◆ Job item ◆
Once you find the line with "Белки, Жаркое по-домашнему: 13.3 -> 14.05" in the data that follows, repeat it and every line after it exactly, through the line with "Current Expenditure, 2013: 5600000 -> 6400000".

[Before-and-after change records]
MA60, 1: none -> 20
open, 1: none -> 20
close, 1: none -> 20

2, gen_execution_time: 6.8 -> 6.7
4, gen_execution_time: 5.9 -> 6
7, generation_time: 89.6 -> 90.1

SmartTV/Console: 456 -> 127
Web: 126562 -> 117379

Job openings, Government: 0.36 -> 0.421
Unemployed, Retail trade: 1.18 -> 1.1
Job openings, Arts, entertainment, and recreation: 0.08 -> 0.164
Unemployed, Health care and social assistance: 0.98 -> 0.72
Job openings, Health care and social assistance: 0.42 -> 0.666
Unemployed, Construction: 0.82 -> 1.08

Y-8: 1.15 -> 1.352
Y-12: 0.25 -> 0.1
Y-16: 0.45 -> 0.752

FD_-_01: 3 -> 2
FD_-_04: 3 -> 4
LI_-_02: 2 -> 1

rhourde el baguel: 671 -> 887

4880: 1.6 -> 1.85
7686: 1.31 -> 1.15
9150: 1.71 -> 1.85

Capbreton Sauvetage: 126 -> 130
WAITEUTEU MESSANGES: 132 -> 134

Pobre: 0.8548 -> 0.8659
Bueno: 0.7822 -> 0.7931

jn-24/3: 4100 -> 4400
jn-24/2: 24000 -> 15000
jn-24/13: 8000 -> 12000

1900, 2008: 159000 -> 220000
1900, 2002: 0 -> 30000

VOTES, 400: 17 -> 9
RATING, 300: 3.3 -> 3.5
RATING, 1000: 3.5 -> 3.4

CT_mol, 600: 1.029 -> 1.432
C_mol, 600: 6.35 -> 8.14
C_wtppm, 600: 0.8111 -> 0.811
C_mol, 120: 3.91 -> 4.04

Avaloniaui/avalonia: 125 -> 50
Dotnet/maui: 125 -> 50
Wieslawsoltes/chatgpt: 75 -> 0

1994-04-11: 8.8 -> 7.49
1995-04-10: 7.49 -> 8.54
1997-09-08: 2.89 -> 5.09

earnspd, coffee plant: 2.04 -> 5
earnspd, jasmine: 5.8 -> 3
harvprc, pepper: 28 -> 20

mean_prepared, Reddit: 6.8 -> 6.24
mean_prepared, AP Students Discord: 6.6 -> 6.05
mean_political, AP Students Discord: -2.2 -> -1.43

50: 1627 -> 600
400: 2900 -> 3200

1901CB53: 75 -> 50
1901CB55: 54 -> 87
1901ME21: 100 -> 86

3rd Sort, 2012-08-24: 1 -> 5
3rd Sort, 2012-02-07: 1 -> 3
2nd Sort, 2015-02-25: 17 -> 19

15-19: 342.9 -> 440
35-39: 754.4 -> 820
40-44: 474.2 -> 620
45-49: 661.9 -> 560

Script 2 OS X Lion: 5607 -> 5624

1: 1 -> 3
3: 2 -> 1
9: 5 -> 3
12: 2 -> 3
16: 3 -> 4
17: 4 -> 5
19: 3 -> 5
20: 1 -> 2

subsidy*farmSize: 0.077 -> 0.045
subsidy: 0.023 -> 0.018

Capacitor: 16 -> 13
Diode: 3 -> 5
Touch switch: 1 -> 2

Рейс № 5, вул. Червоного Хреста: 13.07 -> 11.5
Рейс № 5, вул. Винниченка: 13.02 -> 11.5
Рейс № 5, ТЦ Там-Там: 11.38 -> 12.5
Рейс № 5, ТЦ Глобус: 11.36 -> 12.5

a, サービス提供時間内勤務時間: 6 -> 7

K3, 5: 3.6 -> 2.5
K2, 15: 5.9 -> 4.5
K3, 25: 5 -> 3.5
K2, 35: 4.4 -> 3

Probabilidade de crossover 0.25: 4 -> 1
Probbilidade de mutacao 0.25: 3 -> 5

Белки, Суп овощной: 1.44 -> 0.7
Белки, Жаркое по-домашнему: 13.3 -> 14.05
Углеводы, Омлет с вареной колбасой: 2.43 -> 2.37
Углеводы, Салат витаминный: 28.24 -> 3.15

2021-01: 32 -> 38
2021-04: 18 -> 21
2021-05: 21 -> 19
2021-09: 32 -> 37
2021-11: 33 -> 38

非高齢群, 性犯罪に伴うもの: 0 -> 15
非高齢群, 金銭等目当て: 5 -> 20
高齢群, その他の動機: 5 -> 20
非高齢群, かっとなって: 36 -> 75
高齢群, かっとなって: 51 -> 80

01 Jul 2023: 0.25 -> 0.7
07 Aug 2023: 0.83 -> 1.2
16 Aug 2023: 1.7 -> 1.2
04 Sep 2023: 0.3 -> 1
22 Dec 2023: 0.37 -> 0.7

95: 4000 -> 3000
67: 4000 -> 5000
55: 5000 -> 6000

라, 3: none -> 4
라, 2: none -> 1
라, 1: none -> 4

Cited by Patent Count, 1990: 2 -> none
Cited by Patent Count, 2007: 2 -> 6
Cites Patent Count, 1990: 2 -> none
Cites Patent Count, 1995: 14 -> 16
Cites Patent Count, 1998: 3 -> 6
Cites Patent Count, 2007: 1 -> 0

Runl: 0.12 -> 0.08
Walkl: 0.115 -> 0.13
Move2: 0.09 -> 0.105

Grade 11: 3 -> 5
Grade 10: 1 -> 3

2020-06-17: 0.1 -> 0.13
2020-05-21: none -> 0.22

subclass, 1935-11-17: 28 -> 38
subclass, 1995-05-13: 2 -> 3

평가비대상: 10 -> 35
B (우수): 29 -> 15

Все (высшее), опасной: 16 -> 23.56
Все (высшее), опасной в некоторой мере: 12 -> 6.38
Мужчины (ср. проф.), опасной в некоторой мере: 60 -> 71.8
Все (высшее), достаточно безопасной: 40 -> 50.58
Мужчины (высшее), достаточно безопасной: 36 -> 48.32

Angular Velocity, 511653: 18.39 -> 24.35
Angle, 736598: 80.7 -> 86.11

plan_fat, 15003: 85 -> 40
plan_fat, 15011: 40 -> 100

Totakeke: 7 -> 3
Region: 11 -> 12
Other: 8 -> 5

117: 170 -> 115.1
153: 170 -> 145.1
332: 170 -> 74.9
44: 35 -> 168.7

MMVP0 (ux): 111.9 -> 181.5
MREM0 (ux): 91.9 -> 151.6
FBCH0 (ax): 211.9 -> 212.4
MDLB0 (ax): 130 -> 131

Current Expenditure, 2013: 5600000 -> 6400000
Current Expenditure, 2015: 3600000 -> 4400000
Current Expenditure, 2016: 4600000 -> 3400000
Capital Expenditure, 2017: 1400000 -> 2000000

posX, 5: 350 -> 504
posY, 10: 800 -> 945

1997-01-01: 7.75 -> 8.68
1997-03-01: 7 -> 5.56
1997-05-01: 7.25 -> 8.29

◆ Solution below ◆
Белки, Жаркое по-домашнему: 13.3 -> 14.05
Углеводы, Омлет с вареной колбасой: 2.43 -> 2.37
Углеводы, Салат витаминный: 28.24 -> 3.15

2021-01: 32 -> 38
2021-04: 18 -> 21
2021-05: 21 -> 19
2021-09: 32 -> 37
2021-11: 33 -> 38

非高齢群, 性犯罪に伴うもの: 0 -> 15
非高齢群, 金銭等目当て: 5 -> 20
高齢群, その他の動機: 5 -> 20
非高齢群, かっとなって: 36 -> 75
高齢群, かっとなって: 51 -> 80

01 Jul 2023: 0.25 -> 0.7
07 Aug 2023: 0.83 -> 1.2
16 Aug 2023: 1.7 -> 1.2
04 Sep 2023: 0.3 -> 1
22 Dec 2023: 0.37 -> 0.7

95: 4000 -> 3000
67: 4000 -> 5000
55: 5000 -> 6000

라, 3: none -> 4
라, 2: none -> 1
라, 1: none -> 4

Cited by Patent Count, 1990: 2 -> none
Cited by Patent Count, 2007: 2 -> 6
Cites Patent Count, 1990: 2 -> none
Cites Patent Count, 1995: 14 -> 16
Cites Patent Count, 1998: 3 -> 6
Cites Patent Count, 2007: 1 -> 0

Runl: 0.12 -> 0.08
Walkl: 0.115 -> 0.13
Move2: 0.09 -> 0.105

Grade 11: 3 -> 5
Grade 10: 1 -> 3

2020-06-17: 0.1 -> 0.13
2020-05-21: none -> 0.22

subclass, 1935-11-17: 28 -> 38
subclass, 1995-05-13: 2 -> 3

평가비대상: 10 -> 35
B (우수): 29 -> 15

Все (высшее), опасной: 16 -> 23.56
Все (высшее), опасной в некоторой мере: 12 -> 6.38
Мужчины (ср. проф.), опасной в некоторой мере: 60 -> 71.8
Все (высшее), достаточно безопасной: 40 -> 50.58
Мужчины (высшее), достаточно безопасной: 36 -> 48.32

Angular Velocity, 511653: 18.39 -> 24.35
Angle, 736598: 80.7 -> 86.11

plan_fat, 15003: 85 -> 40
plan_fat, 15011: 40 -> 100

Totakeke: 7 -> 3
Region: 11 -> 12
Other: 8 -> 5

117: 170 -> 115.1
153: 170 -> 145.1
332: 170 -> 74.9
44: 35 -> 168.7

MMVP0 (ux): 111.9 -> 181.5
MREM0 (ux): 91.9 -> 151.6
FBCH0 (ax): 211.9 -> 212.4
MDLB0 (ax): 130 -> 131

Current Expenditure, 2013: 5600000 -> 6400000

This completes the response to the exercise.